THE FRANCHISE IS WILLING BUT THE IRON IS WEAK
Movie Review
by Kevin Bowen
published May 2, 2008
Iron
Man
rated PG-13
now playing nationwide
When Iron Man’s iconic outfit
first goes under the mallet, it is in a gloomy prison, in a gloomy cave, with scraps of leftover metal.
Similarly, the Iron Man persona is pieced
together from spare parts of more successful caped men. Playboy arms dealer Tony Stark is the sunny-sided version of Batman’s brooding Bruce
Wayne. His bulletproof armor probably required Superman to sign a legal waiver. Not to mention his ability to fly. (His glowing heart,
meanwhile, conjures memories of Neil Diamond's E.T. tribute “Heart Light.” Yeah, thanks for that.)
In terms of being a weak imitation, the film
version of Iron Man follows suit (presumably one made of red-and-gold titanium). Batman Begins draws a hero of darkness and
complication. Bryan Singer’s Superman allows us an alienated savior, a man who can save the world
but cannot fully participate in it. Despite some mild stabs at a darker, deeper vision, Jon Favreau’s Iron Man possesses little of that
sophistication.
That’s my hopefully not-too-unkind way of
calling this a derivative story for a derivative superhero. While Iron Man has plenty of decent, it seldom feels
special.
That might consign Iron Man to the
scrap heap of popcorn cinema, if it were not for one fit of inspiration – the radical lunacy of selecting Robert Downey Jr. to play a
superhero.

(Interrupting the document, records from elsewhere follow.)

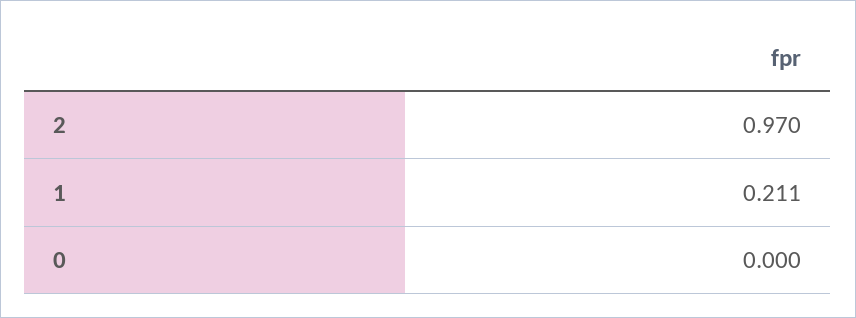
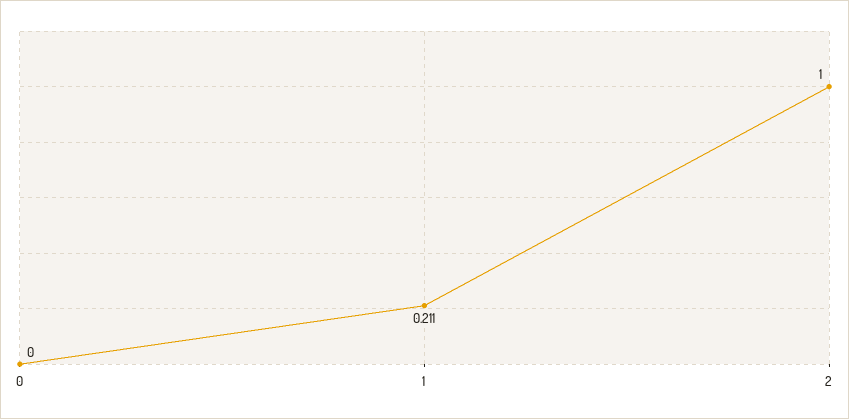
  {
-   "2": 0.97,
+   "2": 1,
    "1": 0.211,
    "0": 0
  }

Our favorite intelligently maniacal ad-libber brings his own show tent. That’s good news here, as the modest script begs for a
furious performance. That’s why
Downey proves so effective, and so necessary.
Downey’s deadpan vitality spruces up a deadly basic story. A genius weapons developer and merchant of death, Tony Stark is
captured during an ambush in the Afghan desert. After taking him to a prison camp and parading him before cameras, his captors command him to
build a supermissile for their two-dimensionally evil use. In perhaps the dumbest move in the history of captivity – and that goes back a ways
– the jailers give Stark access to their arsenal. Soon he builds two things not on his captors’ world-domination agenda – a glowing magnet
that keeps his damaged heart healthy and an indestructible suit of armor and arms.
Having seen the damage caused by his deadly
products, Stark vows to do heroic things upon his return home. Of course he does so, ironically, by turning himself into a one-man
military-industrial complex. And so the first hour devotes acres of screen time to watching Downey play with science. It feels like watching a
Bill Nigh the Science Guy biopic. If Bill Nigh split his time between two laboratories in an oceanside mansion and an Afghan
cave.
Things pick up as Stark completes his
fully-operational battle station of a uniform. Soon, he’s flying. He’s fighting. He’s gleefully dodging fighter planes and whacking the bad
guys. At first, his efforts and missile systems aim for the dastardly terrorists who captured him. Later, he will duel his duplicitous
business partner (Jeff Bridges), in a Transformers-esque smash-up, along the highways and skyways
of Los Angeles.
As superheroes go, Iron Man feels
disappointingly non-mythical. That feeling is compounding by the film’s lackluster visual style. The world of a superhero should be
custom-painted to its character. It should feel like walking in his psyche. Director Favreau produces no such creativity. Not that there is
much of a psyche to work with.
And yet much of this is saved by Downey’s
greatness. His puncturing asides resuscitate the workmanlike moments. His character might be a merchant of death, but Downey is a merchant of
the unexpected. Even if the same cannot be said for the rest of the movie.